The same report also adds the following about Israeli adaptation to this new threat in course of the war:
“Despite all the problems, however, the Israelis once again proved the importance of flexibility in maintaining their superiority. The most striking example of this is provided by the Israeli response to the Arab–particularly Egyptian–antitank weapons. By 8 October the Israelis had recognized the flaws in their armour tactics and adopted a defensive procedure under which they waited for the Arab armour to attack and then took the Arabs under fire from extreme range. This made it difficult for the Arabs to bring their antitank weapons forward. This change of tactics by the Israelis took maximum advantage of the longer range of most of their tank guns and the superiority of their long-range tank gunnery.
The Israeli attack on 8 October appears to have been the last attempt to use tanks in the unsupported 1967 style and even then the Israelis may have been drawn in by their initial success. Within four or five days after the beginning of the war, the Israelis were adopting tactics which reduced the threat from Arab antitank weapons to manageable proportions. This adjustment in the midst of combat provides a fair measure of the flexibility of Israeli leadership and the thoroughness of low-level training.”

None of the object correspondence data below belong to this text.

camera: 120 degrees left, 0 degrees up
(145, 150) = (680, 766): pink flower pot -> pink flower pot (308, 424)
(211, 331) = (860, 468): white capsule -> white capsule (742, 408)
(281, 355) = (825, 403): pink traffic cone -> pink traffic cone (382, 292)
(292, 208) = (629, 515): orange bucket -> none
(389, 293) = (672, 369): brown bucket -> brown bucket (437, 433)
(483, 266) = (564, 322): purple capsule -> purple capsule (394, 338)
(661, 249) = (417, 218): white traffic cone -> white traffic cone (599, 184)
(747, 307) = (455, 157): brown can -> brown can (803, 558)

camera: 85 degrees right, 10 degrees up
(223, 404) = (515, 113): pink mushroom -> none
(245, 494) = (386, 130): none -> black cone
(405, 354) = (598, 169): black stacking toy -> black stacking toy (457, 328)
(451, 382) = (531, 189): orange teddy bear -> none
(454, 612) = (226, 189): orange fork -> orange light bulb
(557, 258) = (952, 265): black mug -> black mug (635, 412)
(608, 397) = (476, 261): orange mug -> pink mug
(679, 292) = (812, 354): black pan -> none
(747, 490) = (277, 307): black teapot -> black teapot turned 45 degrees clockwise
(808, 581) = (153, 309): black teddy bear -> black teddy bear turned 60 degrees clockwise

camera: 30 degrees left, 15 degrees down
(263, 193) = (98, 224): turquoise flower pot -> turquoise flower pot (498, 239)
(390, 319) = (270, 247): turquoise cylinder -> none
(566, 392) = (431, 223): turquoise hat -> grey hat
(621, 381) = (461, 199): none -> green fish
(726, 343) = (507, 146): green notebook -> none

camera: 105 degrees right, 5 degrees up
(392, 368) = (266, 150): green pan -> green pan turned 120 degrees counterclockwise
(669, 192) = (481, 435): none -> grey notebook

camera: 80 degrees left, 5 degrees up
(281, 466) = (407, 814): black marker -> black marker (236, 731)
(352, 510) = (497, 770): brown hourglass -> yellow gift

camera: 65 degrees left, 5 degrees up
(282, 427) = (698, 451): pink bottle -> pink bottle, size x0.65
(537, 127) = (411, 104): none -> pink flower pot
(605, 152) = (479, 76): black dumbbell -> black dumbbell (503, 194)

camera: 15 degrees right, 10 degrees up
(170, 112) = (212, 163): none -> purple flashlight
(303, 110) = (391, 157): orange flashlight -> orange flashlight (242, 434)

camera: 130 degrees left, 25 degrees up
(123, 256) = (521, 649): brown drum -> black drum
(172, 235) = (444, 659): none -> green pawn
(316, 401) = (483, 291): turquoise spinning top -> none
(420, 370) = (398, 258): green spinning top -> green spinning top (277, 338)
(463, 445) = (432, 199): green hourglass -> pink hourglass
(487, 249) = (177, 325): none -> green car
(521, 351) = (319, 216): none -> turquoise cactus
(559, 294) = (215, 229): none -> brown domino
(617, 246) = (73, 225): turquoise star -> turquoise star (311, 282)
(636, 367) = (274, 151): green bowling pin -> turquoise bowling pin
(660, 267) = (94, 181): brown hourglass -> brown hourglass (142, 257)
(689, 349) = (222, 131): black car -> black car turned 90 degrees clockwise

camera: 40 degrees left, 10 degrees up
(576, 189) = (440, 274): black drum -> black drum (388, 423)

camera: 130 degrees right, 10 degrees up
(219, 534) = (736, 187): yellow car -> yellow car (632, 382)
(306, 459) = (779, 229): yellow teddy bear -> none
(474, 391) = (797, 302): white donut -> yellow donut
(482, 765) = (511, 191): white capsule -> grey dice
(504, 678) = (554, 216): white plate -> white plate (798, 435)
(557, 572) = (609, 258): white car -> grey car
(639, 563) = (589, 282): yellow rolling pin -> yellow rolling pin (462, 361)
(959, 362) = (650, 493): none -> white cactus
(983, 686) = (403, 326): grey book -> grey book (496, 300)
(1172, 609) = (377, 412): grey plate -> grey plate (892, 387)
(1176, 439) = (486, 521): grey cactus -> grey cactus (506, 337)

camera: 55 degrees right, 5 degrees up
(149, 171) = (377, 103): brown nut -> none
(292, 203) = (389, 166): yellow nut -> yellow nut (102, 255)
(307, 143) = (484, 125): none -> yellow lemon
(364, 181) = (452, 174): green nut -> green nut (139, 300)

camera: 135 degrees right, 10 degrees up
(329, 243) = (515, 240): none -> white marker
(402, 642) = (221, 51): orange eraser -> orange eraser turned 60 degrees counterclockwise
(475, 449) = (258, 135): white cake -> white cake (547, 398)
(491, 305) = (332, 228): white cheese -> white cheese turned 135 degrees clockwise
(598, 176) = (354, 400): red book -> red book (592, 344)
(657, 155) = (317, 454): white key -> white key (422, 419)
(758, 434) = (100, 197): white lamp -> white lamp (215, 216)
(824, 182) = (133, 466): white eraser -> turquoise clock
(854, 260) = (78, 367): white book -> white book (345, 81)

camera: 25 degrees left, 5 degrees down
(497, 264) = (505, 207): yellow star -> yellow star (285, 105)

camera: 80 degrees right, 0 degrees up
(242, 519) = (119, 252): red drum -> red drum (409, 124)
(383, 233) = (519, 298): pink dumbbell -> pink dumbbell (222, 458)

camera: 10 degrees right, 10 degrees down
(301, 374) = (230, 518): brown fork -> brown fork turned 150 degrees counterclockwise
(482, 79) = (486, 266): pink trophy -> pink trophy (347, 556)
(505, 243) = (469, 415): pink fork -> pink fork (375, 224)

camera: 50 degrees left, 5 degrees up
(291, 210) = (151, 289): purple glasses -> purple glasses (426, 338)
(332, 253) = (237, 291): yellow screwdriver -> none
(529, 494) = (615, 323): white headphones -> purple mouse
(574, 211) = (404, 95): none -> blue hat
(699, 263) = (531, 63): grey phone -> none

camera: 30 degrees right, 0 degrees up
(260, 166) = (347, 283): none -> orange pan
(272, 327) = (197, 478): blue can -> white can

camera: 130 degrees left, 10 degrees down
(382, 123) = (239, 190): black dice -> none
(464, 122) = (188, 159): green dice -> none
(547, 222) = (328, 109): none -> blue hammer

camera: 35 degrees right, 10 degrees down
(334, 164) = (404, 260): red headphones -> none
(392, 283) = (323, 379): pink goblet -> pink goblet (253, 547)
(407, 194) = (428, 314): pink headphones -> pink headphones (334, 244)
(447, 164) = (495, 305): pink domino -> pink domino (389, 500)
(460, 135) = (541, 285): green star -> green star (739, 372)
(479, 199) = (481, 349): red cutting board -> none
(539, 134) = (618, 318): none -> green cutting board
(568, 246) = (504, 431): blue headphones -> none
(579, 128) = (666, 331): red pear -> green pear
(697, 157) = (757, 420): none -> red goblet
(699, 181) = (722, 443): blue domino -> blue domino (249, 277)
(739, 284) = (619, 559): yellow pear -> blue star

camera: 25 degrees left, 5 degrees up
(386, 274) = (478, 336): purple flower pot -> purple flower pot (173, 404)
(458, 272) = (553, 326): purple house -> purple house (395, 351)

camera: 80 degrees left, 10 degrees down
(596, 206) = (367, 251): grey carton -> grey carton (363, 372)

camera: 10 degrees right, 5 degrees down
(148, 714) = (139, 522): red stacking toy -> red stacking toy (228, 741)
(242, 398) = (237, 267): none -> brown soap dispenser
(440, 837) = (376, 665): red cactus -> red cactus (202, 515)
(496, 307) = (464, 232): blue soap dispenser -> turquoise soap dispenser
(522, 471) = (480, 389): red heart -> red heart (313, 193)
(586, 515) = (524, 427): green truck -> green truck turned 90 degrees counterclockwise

- Pakistan Army possesses strong anti-tank capability which will be a challenge to Indian mechanized formations in any future conflict.
- The main objective of these anti-tank formations is to prevent a break-out by Indian armoured formations. Using speed, mobility, terrain familiarity and stand-off range of their missiles, they intend to blunt Indian mechanized offensive.
- With the ability to engage targets at night, they can spring a surprise on any advancing armour column. Working in conjunction with some armour and/or AH-1 ‘Cobra’ gunship helicopters will make for a formidable force.
- They will play an important role in next Indo-Pak war. And like the Israelis in 1973 war, Indian Army will have to evolve tactics to counter them. And while Israelis were taken by surprise, Indian Army knows the existence of this capability.
- Apart from counter-tactics, Indian Army also needs to invest in a technological solution like Active Protection Systems (APS) for its main battle tanks.